**Consigne 1**
Relevez tous les intervenants qui prennent la parole dans l'extrait sur la désignation des juges, sous la forme où ils y sont nommés.

**Extrait du document**
= = = = = = =

M. le Président : A Mulhouse, comment la répartition des juges est-elle opérée ? Les choisissez-vous ou se désignent-ils eux-mêmes ?

M. LEBROU : J'établis le tableau de service, aussi bien pour les procédures collectives que pour le contentieux. Je fais en sorte qu'ils se rencontrent tous, mais que les mêmes ne soient pas toujours ensemble et qu'ils alternent contentieux général et procédures collectives.

M. le Président : Vous faites les deux ?

M. LEBROU : Non, je fais uniquement les procédures collectives.

M. le Président : Le mode de désignation est donc un peu différent de celui de Strasbourg. Comment cela fonctionne-t-il ? Est-ce vous qui rédigez les jugements et les leur faites-vous rédiger ?

M. BANGRATZ : Ils ne rédigent que leurs ordonnances comme juges-commisaires et je rédige les décisions de fond du tribunal. Ils ne rédigent pas les jugements.

= = = = = = =

Données de géométrie multivue
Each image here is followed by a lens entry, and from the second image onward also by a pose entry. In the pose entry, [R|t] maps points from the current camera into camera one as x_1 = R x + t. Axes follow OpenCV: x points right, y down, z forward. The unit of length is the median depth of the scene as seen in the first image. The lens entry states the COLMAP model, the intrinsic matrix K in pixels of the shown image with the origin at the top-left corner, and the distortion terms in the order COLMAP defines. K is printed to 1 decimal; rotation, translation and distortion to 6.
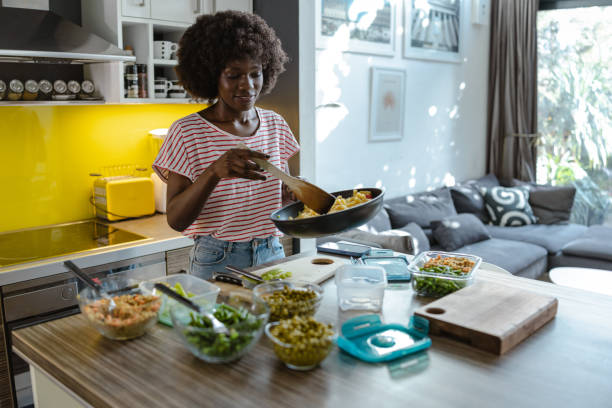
lens RADIAL K [[568.4, 0, 303.8], [0, 568.4, 201.7], [0, 0, 1]] dist [-0.088403, 0.000000]
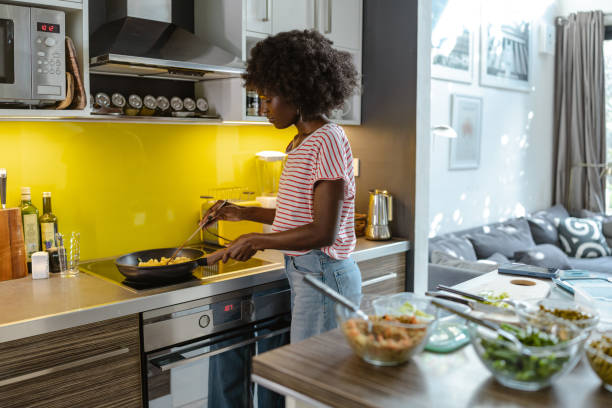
lens RADIAL K [[568.4, 0, 305.3], [0, 568.4, 203.5], [0, 0, 1]] dist [-0.088403, 0.000000]
pose [[0.999599, 0.001806, -0.028258, -0.175115], [-0.003555, 0.998072, -0.061966, 0.021465], [0.028092, 0.062042, 0.997678, 0.047719]]
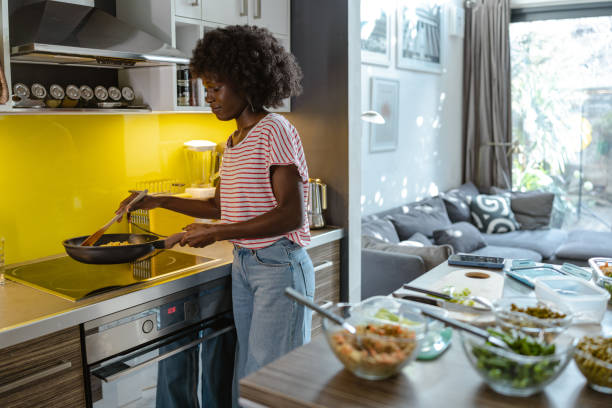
lens RADIAL K [[568.4, 0, 303.2], [0, 568.4, 202.7], [0, 0, 1]] dist [-0.088403, 0.000000]
pose [[0.990684, -0.028561, 0.133151, -0.222943], [0.031625, 0.999280, -0.020957, -0.002129], [-0.132456, 0.024973, 0.990874, 0.066847]]
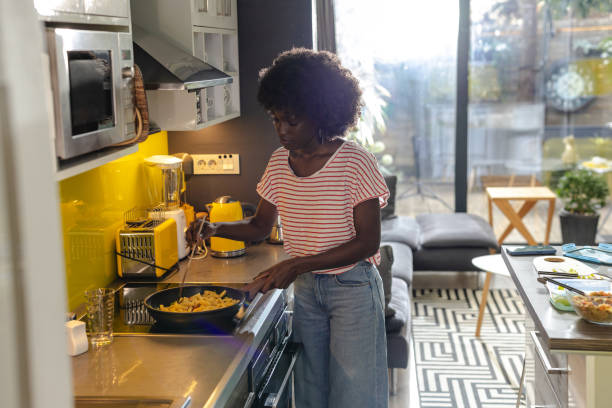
lens RADIAL K [[854.0, 0, 329.6], [0, 854.0, 196.6], [0, 0, 1]] dist [0.260365, 0.000000]
pose [[0.804402, -0.114718, 0.582904, -0.817588], [0.125069, 0.991890, 0.022614, -0.073885], [-0.580772, 0.054712, 0.812226, -0.122061]]
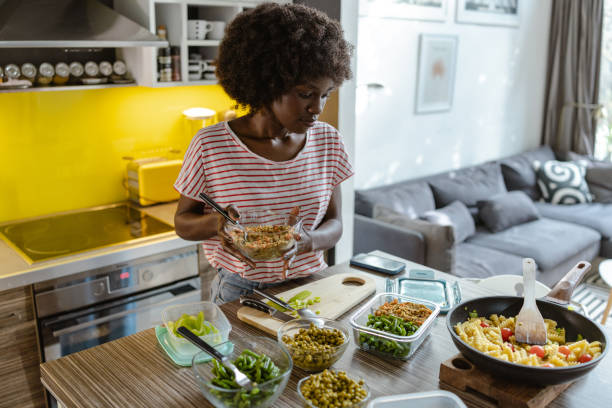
lens RADIAL K [[591.1, 0, 302.2], [0, 591.1, 203.3], [0, 0, 1]] dist [-0.089801, 0.000000]
pose [[0.996700, 0.032184, -0.074526, 0.009553], [-0.025324, 0.995508, 0.091231, -0.069901], [0.077127, -0.089042, 0.993037, 0.003322]]
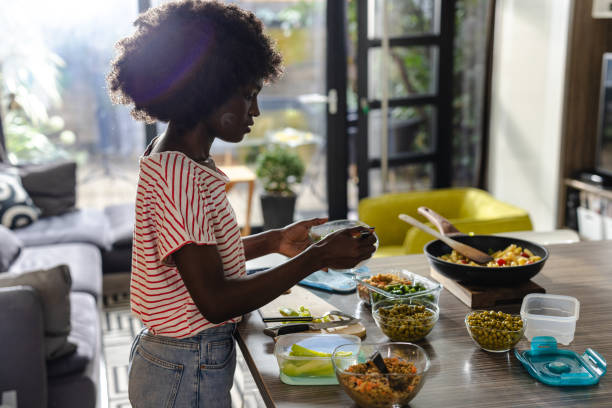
lens RADIAL K [[854.0, 0, 296.5], [0, 854.0, 205.5], [0, 0, 1]] dist [0.260365, 0.000000]
pose [[0.576230, -0.184207, 0.796258, -0.603037], [0.158518, 0.980958, 0.112220, -0.104416], [-0.801768, 0.061557, 0.594457, 0.093284]]
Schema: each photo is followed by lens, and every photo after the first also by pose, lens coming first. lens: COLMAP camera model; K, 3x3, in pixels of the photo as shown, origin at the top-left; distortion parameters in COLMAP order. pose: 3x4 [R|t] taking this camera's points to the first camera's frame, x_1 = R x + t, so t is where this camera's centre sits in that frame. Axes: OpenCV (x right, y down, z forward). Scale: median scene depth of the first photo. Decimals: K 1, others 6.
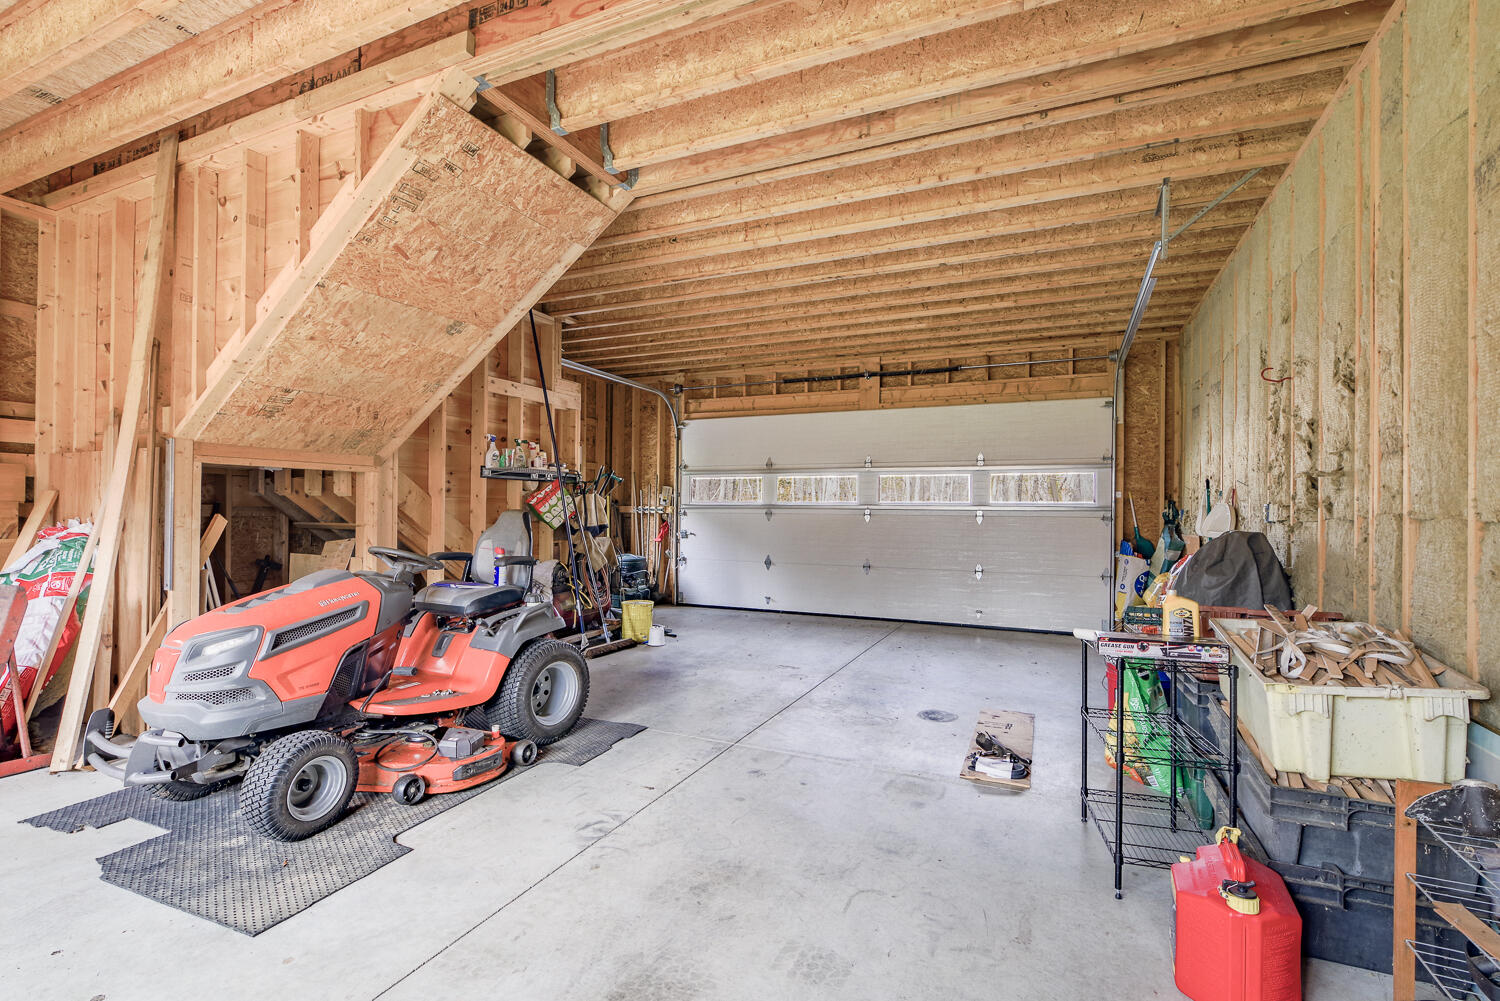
lens RADIAL K [[655.2, 0, 750.8], [0, 655.2, 508.7], [0, 0, 1]] dist [-0.001389, -0.000186]
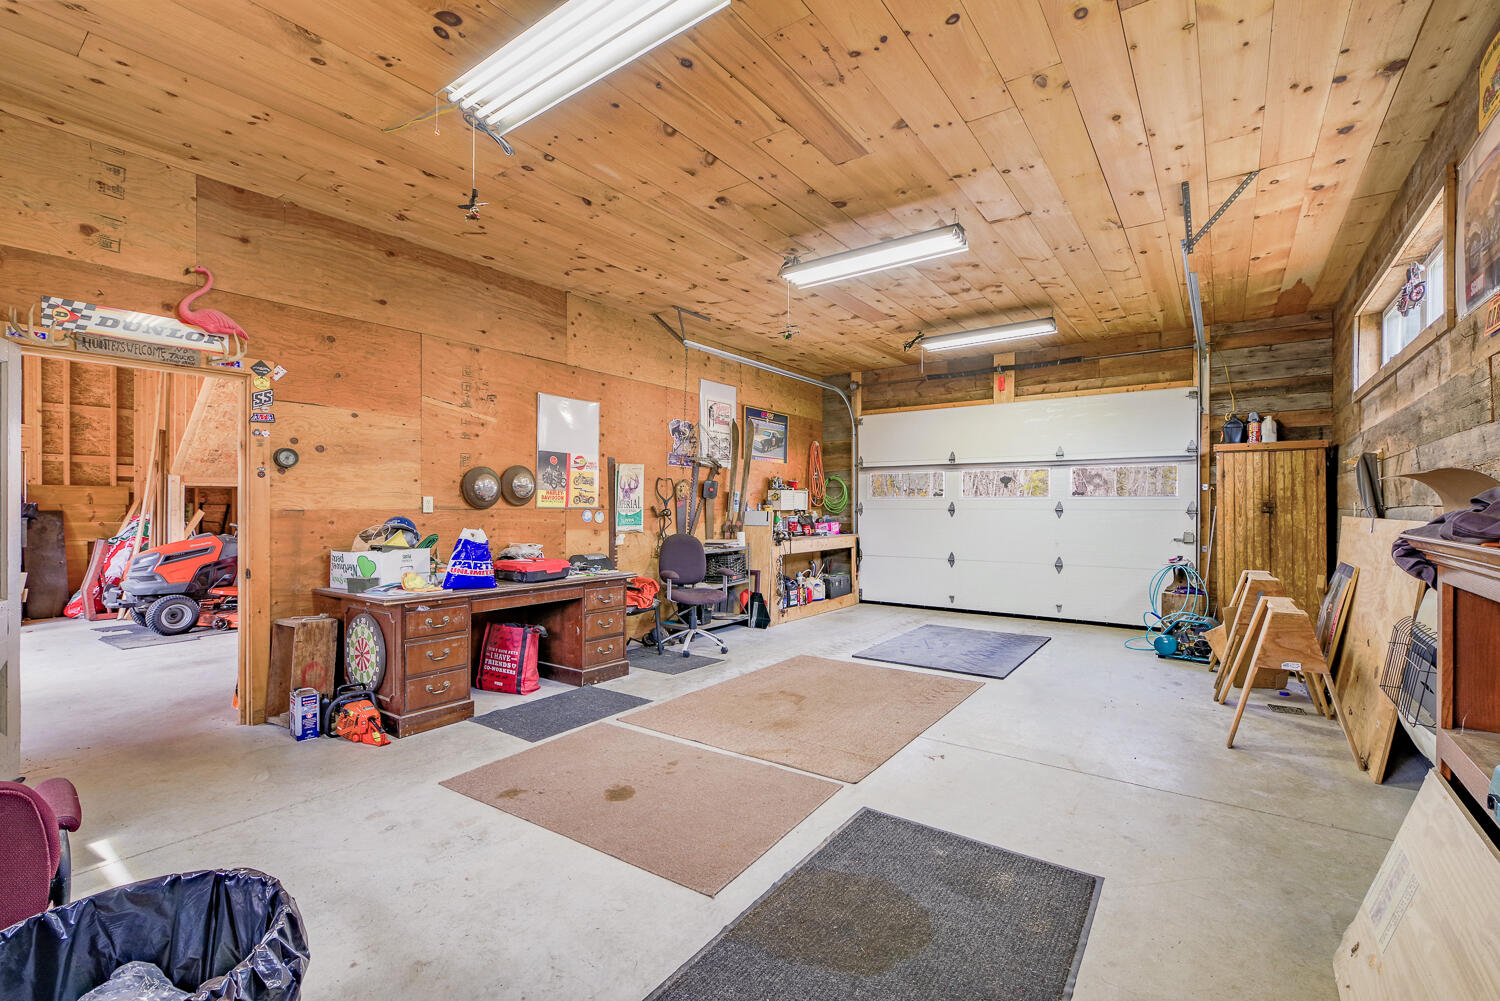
lens RADIAL K [[655.2, 0, 750.8], [0, 655.2, 508.7], [0, 0, 1]] dist [-0.001389, -0.000186]
pose [[0.976707, -0.007019, -0.214461, 1.860623], [0.007215, 0.999974, 0.000134, 0.025068], [0.214454, -0.001678, 0.976733, -0.899272]]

= = = = = = =

**Consigne 2**
Reproduisez à l'identique tout ce qui va, dans les lignes de données, de la ligne contenant « Schema: each photo » jusqu'à la fin de ces lignes, cette première ligne comprise. Laissez les images de côté.

**Réponse 1**
- M. le Président
- M. LEBROU
- M. BANGRATZ

**Réponse 2**
Schema: each photo is followed by lens, and every photo after the first also by pose, lens coming first. lens: COLMAP camera model; K, 3x3, in pixels of the photo as shown, origin at the top-left; distortion parameters in COLMAP order. pose: 3x4 [R|t] taking this camera's points to the first camera's frame, x_1 = R x + t, so t is where this camera's centre sits in that frame. Axes: OpenCV (x right, y down, z forward). Scale: median scene depth of the first photo. Decimals: K 1, others 6.
lens RADIAL K [[655.2, 0, 750.8], [0, 655.2, 508.7], [0, 0, 1]] dist [-0.001389, -0.000186]
lens RADIAL K [[655.2, 0, 750.8], [0, 655.2, 508.7], [0, 0, 1]] dist [-0.001389, -0.000186]
pose [[0.976707, -0.007019, -0.214461, 1.860623], [0.007215, 0.999974, 0.000134, 0.025068], [0.214454, -0.001678, 0.976733, -0.899272]]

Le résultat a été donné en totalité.